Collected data
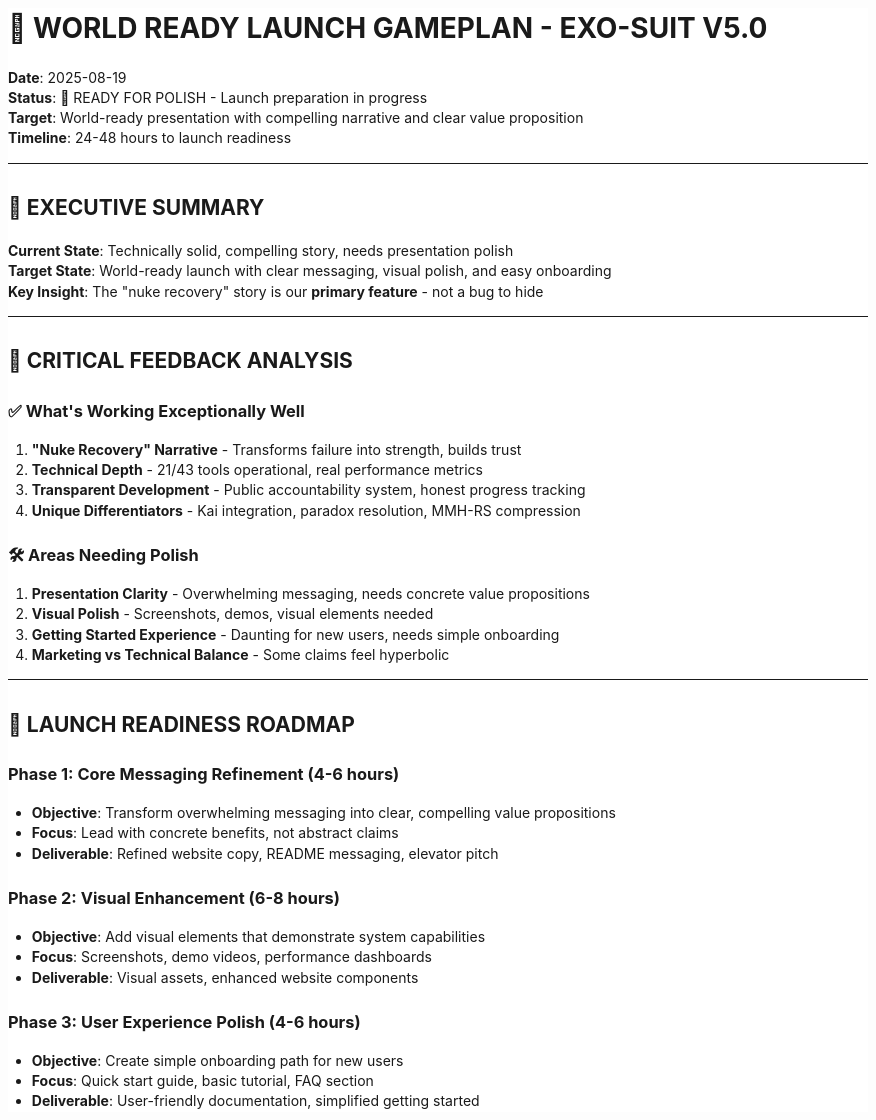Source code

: # 🚀 WORLD READY LAUNCH GAMEPLAN - EXO-SUIT V5.0

**Date**: 2025-08-19  
**Status**: 🎯 READY FOR POLISH - Launch preparation in progress  
**Target**: World-ready presentation with compelling narrative and clear value proposition  
**Timeline**: 24-48 hours to launch readiness  

---

## 🎯 **EXECUTIVE SUMMARY**

**Current State**: Technically solid, compelling story, needs presentation polish  
**Target State**: World-ready launch with clear messaging, visual polish, and easy onboarding  
**Key Insight**: The "nuke recovery" story is our **primary feature** - not a bug to hide  

---

## 🚨 **CRITICAL FEEDBACK ANALYSIS**

### **✅ What's Working Exceptionally Well**
1. **"Nuke Recovery" Narrative** - Transforms failure into strength, builds trust
2. **Technical Depth** - 21/43 tools operational, real performance metrics
3. **Transparent Development** - Public accountability system, honest progress tracking
4. **Unique Differentiators** - Kai integration, paradox resolution, MMH-RS compression

### **🛠 Areas Needing Polish**
1. **Presentation Clarity** - Overwhelming messaging, needs concrete value propositions
2. **Visual Polish** - Screenshots, demos, visual elements needed
3. **Getting Started Experience** - Daunting for new users, needs simple onboarding
4. **Marketing vs Technical Balance** - Some claims feel hyperbolic

---

## 🎯 **LAUNCH READINESS ROADMAP**

### **Phase 1: Core Messaging Refinement (4-6 hours)**
- **Objective**: Transform overwhelming messaging into clear, compelling value propositions
- **Focus**: Lead with concrete benefits, not abstract claims
- **Deliverable**: Refined website copy, README messaging, elevator pitch

### **Phase 2: Visual Enhancement (6-8 hours)**
- **Objective**: Add visual elements that demonstrate system capabilities
- **Focus**: Screenshots, demo videos, performance dashboards
- **Deliverable**: Visual assets, enhanced website components

### **Phase 3: User Experience Polish (4-6 hours)**
- **Objective**: Create simple onboarding path for new users
- **Focus**: Quick start guide, basic tutorial, FAQ section
- **Deliverable**: User-friendly documentation, simplified getting started
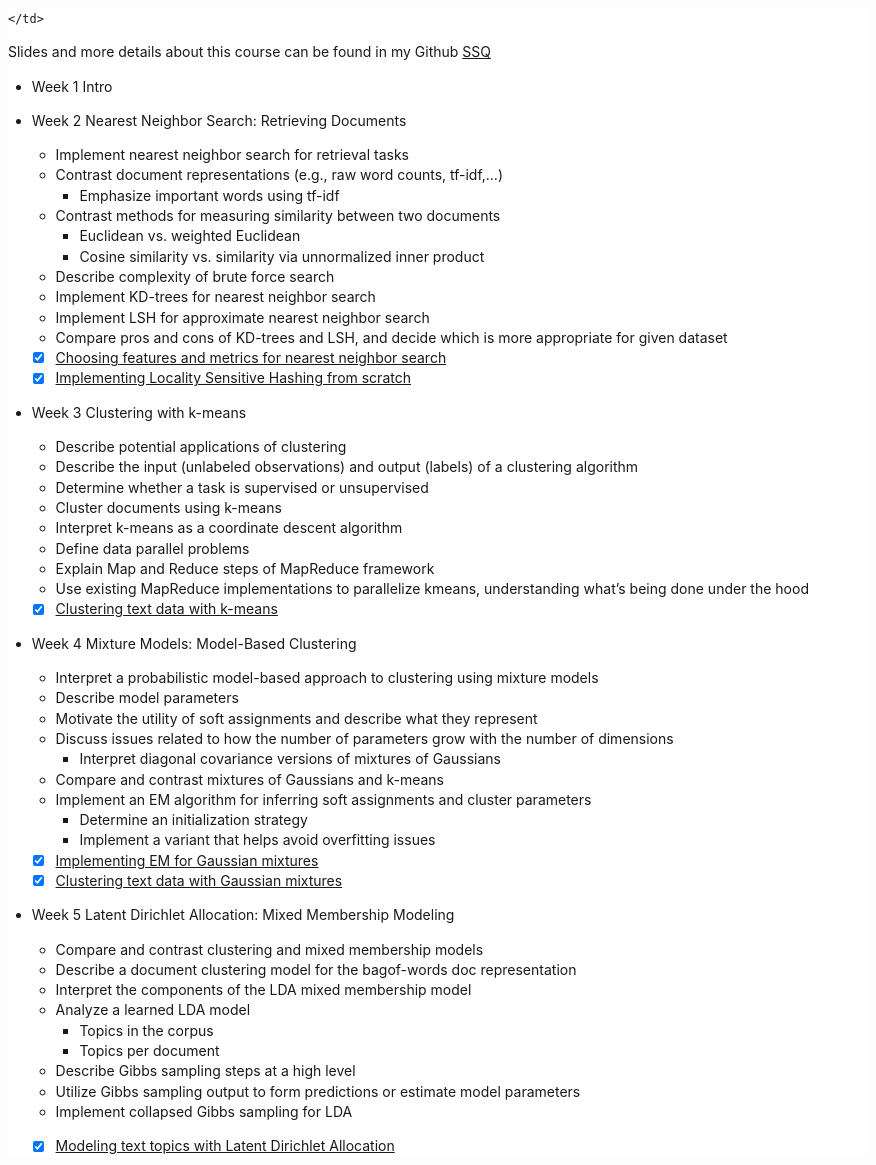     </td>
  </tr>
</table>

Slides and more details about this course can be found in my Github [SSQ](https://github.com/SSQ/Coursera-UW-Machine-Learning-Clustering-Retrieval)

- Week 1 Intro

- Week 2 Nearest Neighbor Search: Retrieving Documents
  - Implement nearest neighbor search for retrieval tasks
  - Contrast document representations (e.g., raw word counts, tf-idf,…)
    - Emphasize important words using tf-idf
  - Contrast methods for measuring similarity between two documents
    - Euclidean vs. weighted Euclidean
    - Cosine similarity vs. similarity via unnormalized inner product
  - Describe complexity of brute force search
  - Implement KD-trees for nearest neighbor search
  - Implement LSH for approximate nearest neighbor search
  - Compare pros and cons of KD-trees and LSH, and decide which is more appropriate for given dataset
  - [x] [Choosing features and metrics for nearest neighbor search](https://github.com/SSQ/Coursera-UW-Machine-Learning-Clustering-Retrieval/tree/master/Week%201%20PA%201)
  - [x] [Implementing Locality Sensitive Hashing from scratch](https://github.com/SSQ/Coursera-UW-Machine-Learning-Clustering-Retrieval/tree/master/Week%201%20PA%202)

- Week 3 Clustering with k-means
  - Describe potential applications of clustering
  - Describe the input (unlabeled observations) and output (labels) of a clustering algorithm
  - Determine whether a task is supervised or unsupervised
  - Cluster documents using k-means
  - Interpret k-means as a coordinate descent algorithm
  - Define data parallel problems
  - Explain Map and Reduce steps of MapReduce framework
  - Use existing MapReduce implementations to parallelize kmeans, understanding what’s being done under the hood
  - [x] [Clustering text data with k-means](https://github.com/SSQ/Coursera-UW-Machine-Learning-Clustering-Retrieval/tree/master/Week%203%20PA%201)
  
- Week 4 Mixture Models: Model-Based Clustering
  - Interpret a probabilistic model-based approach to clustering using mixture models
  - Describe model parameters
  - Motivate the utility of soft assignments and describe what they represent
  - Discuss issues related to how the number of parameters grow with the number of dimensions
    - Interpret diagonal covariance versions of mixtures of Gaussians
  - Compare and contrast mixtures of Gaussians and k-means
  - Implement an EM algorithm for inferring soft assignments and cluster parameters
    - Determine an initialization strategy
    - Implement a variant that helps avoid overfitting issues
  - [x] [Implementing EM for Gaussian mixtures](https://github.com/SSQ/Coursera-UW-Machine-Learning-Clustering-Retrieval/tree/master/Week%204%20PA%201)
  - [x] [Clustering text data with Gaussian mixtures](https://github.com/SSQ/Coursera-UW-Machine-Learning-Clustering-Retrieval/tree/master/Week%204%20PA%202)
    
- Week 5 Latent Dirichlet Allocation: Mixed Membership Modeling
  - Compare and contrast clustering and mixed membership models
  - Describe a document clustering model for the bagof-words doc representation
  - Interpret the components of the LDA mixed membership model
  - Analyze a learned LDA model
    - Topics in the corpus
    - Topics per document
  - Describe Gibbs sampling steps at a high level
  - Utilize Gibbs sampling output to form predictions or estimate model parameters
  - Implement collapsed Gibbs sampling for LDA
  - [x] [Modeling text topics with Latent Dirichlet Allocation](https://github.com/SSQ/Coursera-UW-Machine-Learning-Clustering-Retrieval/tree/master/Week%205%20PA%201)
  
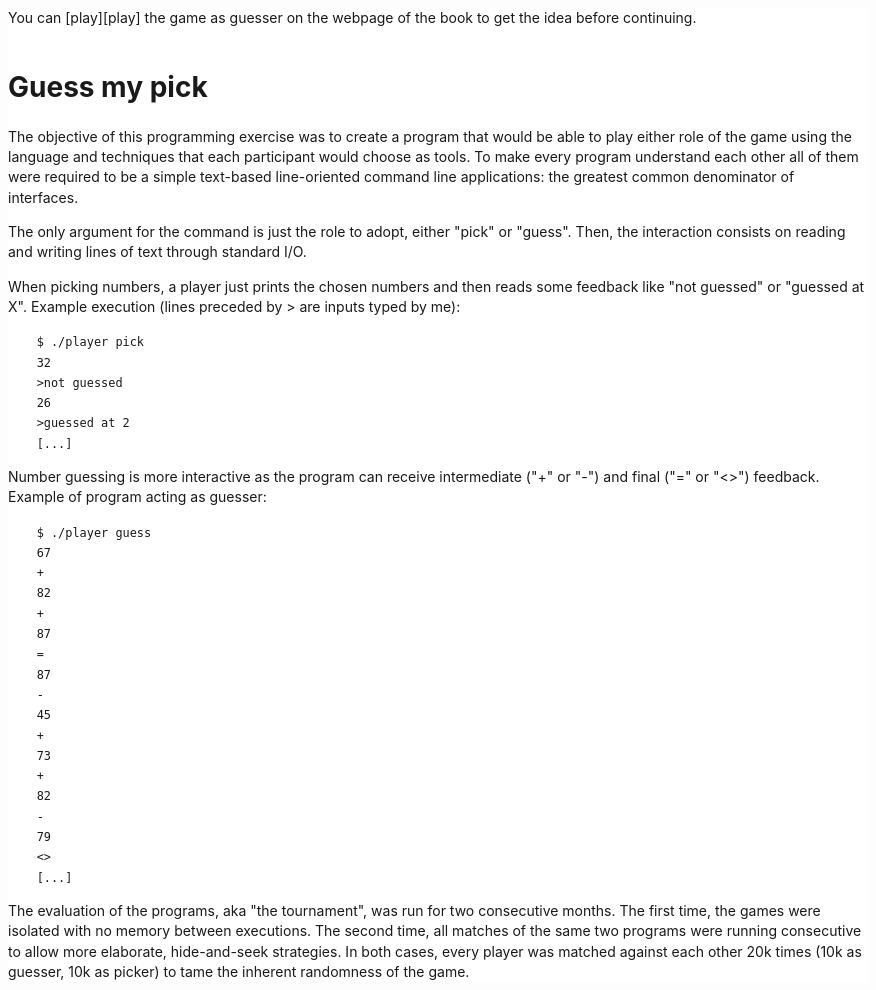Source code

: You can [play][play] the game as guesser on the webpage of the book to get the
idea before continuing.

# Guess my pick

The objective of this programming exercise was to create a program that would
be able to play either role of the game using the language and techniques that
each participant would choose as tools. To make every program understand each
other all of them were required to be a simple text-based line-oriented
command line applications: the greatest common denominator of interfaces.

The only argument for the command is just the role to adopt, either
"pick" or "guess". Then, the interaction consists on reading and
writing lines of text through standard I/O.

When picking numbers, a player just prints the chosen numbers and then
reads some feedback like "not guessed" or "guessed at X". Example
execution (lines preceded by > are inputs typed by me):

        $ ./player pick
        32
        >not guessed
        26
        >guessed at 2
        [...]

Number guessing is more interactive as the program can receive
intermediate ("+" or "-") and final ("=" or "<>") feedback. Example
of program acting as guesser:

        $ ./player guess
        67
        +
        82
        +
        87
        =
        87
        -
        45
        +
        73
        +
        82
        -
        79
        <>
        [...]

The evaluation of the programs, aka "the tournament", was run for two
consecutive months. The first time, the games were isolated with no
memory between executions. The second time, all matches of the same
two programs were running consecutive to allow more elaborate, hide-and-seek
strategies. In both cases, every player was matched against each other 20k
times (10k as guesser, 10k as picker) to tame the inherent randomness of the
game.


[^1]: Not as violent as [robocode](http://robocode.sourceforge.net/)
[practice]: /peopleware/2015/04/21/deliberate_practice/
[art]: http://www.artofstrategy.net/
[excerpt]: http://www.artofstrategy.net/AoSexcerpt.pdf#page=4
[play]: http://www.artofstrategy.net/1to100.html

REQUEST:
Reproduce every line of the material above without any changes, leaving out the pictures.

OUTPUT:
Source code

: # 🚀 WORLD READY LAUNCH GAMEPLAN - EXO-SUIT V5.0

**Date**: 2025-08-19  
**Status**: 🎯 READY FOR POLISH - Launch preparation in progress  
**Target**: World-ready presentation with compelling narrative and clear value proposition  
**Timeline**: 24-48 hours to launch readiness  

---

## 🎯 **EXECUTIVE SUMMARY**

**Current State**: Technically solid, compelling story, needs presentation polish  
**Target State**: World-ready launch with clear messaging, visual polish, and easy onboarding  
**Key Insight**: The "nuke recovery" story is our **primary feature** - not a bug to hide  

---

## 🚨 **CRITICAL FEEDBACK ANALYSIS**

### **✅ What's Working Exceptionally Well**
1. **"Nuke Recovery" Narrative** - Transforms failure into strength, builds trust
2. **Technical Depth** - 21/43 tools operational, real performance metrics
3. **Transparent Development** - Public accountability system, honest progress tracking
4. **Unique Differentiators** - Kai integration, paradox resolution, MMH-RS compression

### **🛠 Areas Needing Polish**
1. **Presentation Clarity** - Overwhelming messaging, needs concrete value propositions
2. **Visual Polish** - Screenshots, demos, visual elements needed
3. **Getting Started Experience** - Daunting for new users, needs simple onboarding
4. **Marketing vs Technical Balance** - Some claims feel hyperbolic

---

## 🎯 **LAUNCH READINESS ROADMAP**

### **Phase 1: Core Messaging Refinement (4-6 hours)**
- **Objective**: Transform overwhelming messaging into clear, compelling value propositions
- **Focus**: Lead with concrete benefits, not abstract claims
- **Deliverable**: Refined website copy, README messaging, elevator pitch

### **Phase 2: Visual Enhancement (6-8 hours)**
- **Objective**: Add visual elements that demonstrate system capabilities
- **Focus**: Screenshots, demo videos, performance dashboards
- **Deliverable**: Visual assets, enhanced website components

### **Phase 3: User Experience Polish (4-6 hours)**
- **Objective**: Create simple onboarding path for new users
- **Focus**: Quick start guide, basic tutorial, FAQ section
- **Deliverable**: User-friendly documentation, simplified getting started
     </td>
  </tr>
</table>

Slides and more details about this course can be found in my Github [SSQ](https://github.com/SSQ/Coursera-UW-Machine-Learning-Clustering-Retrieval)

- Week 1 Intro

- Week 2 Nearest Neighbor Search: Retrieving Documents
  - Implement nearest neighbor search for retrieval tasks
  - Contrast document representations (e.g., raw word counts, tf-idf,…)
    - Emphasize important words using tf-idf
  - Contrast methods for measuring similarity between two documents
    - Euclidean vs. weighted Euclidean
    - Cosine similarity vs. similarity via unnormalized inner product
  - Describe complexity of brute force search
  - Implement KD-trees for nearest neighbor search
  - Implement LSH for approximate nearest neighbor search
  - Compare pros and cons of KD-trees and LSH, and decide which is more appropriate for given dataset
  - [x] [Choosing features and metrics for nearest neighbor search](https://github.com/SSQ/Coursera-UW-Machine-Learning-Clustering-Retrieval/tree/master/Week%201%20PA%201)
  - [x] [Implementing Locality Sensitive Hashing from scratch](https://github.com/SSQ/Coursera-UW-Machine-Learning-Clustering-Retrieval/tree/master/Week%201%20PA%202)

- Week 3 Clustering with k-means
  - Describe potential applications of clustering
  - Describe the input (unlabeled observations) and output (labels) of a clustering algorithm
  - Determine whether a task is supervised or unsupervised
  - Cluster documents using k-means
  - Interpret k-means as a coordinate descent algorithm
  - Define data parallel problems
  - Explain Map and Reduce steps of MapReduce framework
  - Use existing MapReduce implementations to parallelize kmeans, understanding what’s being done under the hood
  - [x] [Clustering text data with k-means](https://github.com/SSQ/Coursera-UW-Machine-Learning-Clustering-Retrieval/tree/master/Week%203%20PA%201)
  
- Week 4 Mixture Models: Model-Based Clustering
  - Interpret a probabilistic model-based approach to clustering using mixture models
  - Describe model parameters
  - Motivate the utility of soft assignments and describe what they represent
  - Discuss issues related to how the number of parameters grow with the number of dimensions
    - Interpret diagonal covariance versions of mixtures of Gaussians
  - Compare and contrast mixtures of Gaussians and k-means
  - Implement an EM algorithm for inferring soft assignments and cluster parameters
    - Determine an initialization strategy
    - Implement a variant that helps avoid overfitting issues
  - [x] [Implementing EM for Gaussian mixtures](https://github.com/SSQ/Coursera-UW-Machine-Learning-Clustering-Retrieval/tree/master/Week%204%20PA%201)
  - [x] [Clustering text data with Gaussian mixtures](https://github.com/SSQ/Coursera-UW-Machine-Learning-Clustering-Retrieval/tree/master/Week%204%20PA%202)
    
- Week 5 Latent Dirichlet Allocation: Mixed Membership Modeling
  - Compare and contrast clustering and mixed membership models
  - Describe a document clustering model for the bagof-words doc representation
  - Interpret the components of the LDA mixed membership model
  - Analyze a learned LDA model
    - Topics in the corpus
    - Topics per document
  - Describe Gibbs sampling steps at a high level
  - Utilize Gibbs sampling output to form predictions or estimate model parameters
  - Implement collapsed Gibbs sampling for LDA
  - [x] [Modeling text topics with Latent Dirichlet Allocation](https://github.com/SSQ/Coursera-UW-Machine-Learning-Clustering-Retrieval/tree/master/Week%205%20PA%201)
  
Source code

: You can [play][play] the game as guesser on the webpage of the book to get the
idea before continuing.

# Guess my pick

The objective of this programming exercise was to create a program that would
be able to play either role of the game using the language and techniques that
each participant would choose as tools. To make every program understand each
other all of them were required to be a simple text-based line-oriented
command line applications: the greatest common denominator of interfaces.

The only argument for the command is just the role to adopt, either
"pick" or "guess". Then, the interaction consists on reading and
writing lines of text through standard I/O.

When picking numbers, a player just prints the chosen numbers and then
reads some feedback like "not guessed" or "guessed at X". Example
execution (lines preceded by > are inputs typed by me):

        $ ./player pick
        32
        >not guessed
        26
        >guessed at 2
        [...]

Number guessing is more interactive as the program can receive
intermediate ("+" or "-") and final ("=" or "<>") feedback. Example
of program acting as guesser:

        $ ./player guess
        67
        +
        82
        +
        87
        =
        87
        -
        45
        +
        73
        +
        82
        -
        79
        <>
        [...]

The evaluation of the programs, aka "the tournament", was run for two
consecutive months. The first time, the games were isolated with no
memory between executions. The second time, all matches of the same
two programs were running consecutive to allow more elaborate, hide-and-seek
strategies. In both cases, every player was matched against each other 20k
times (10k as guesser, 10k as picker) to tame the inherent randomness of the
game.


[^1]: Not as violent as [robocode](http://robocode.sourceforge.net/)
[practice]: /peopleware/2015/04/21/deliberate_practice/
[art]: http://www.artofstrategy.net/
[excerpt]: http://www.artofstrategy.net/AoSexcerpt.pdf#page=4
[play]: http://www.artofstrategy.net/1to100.html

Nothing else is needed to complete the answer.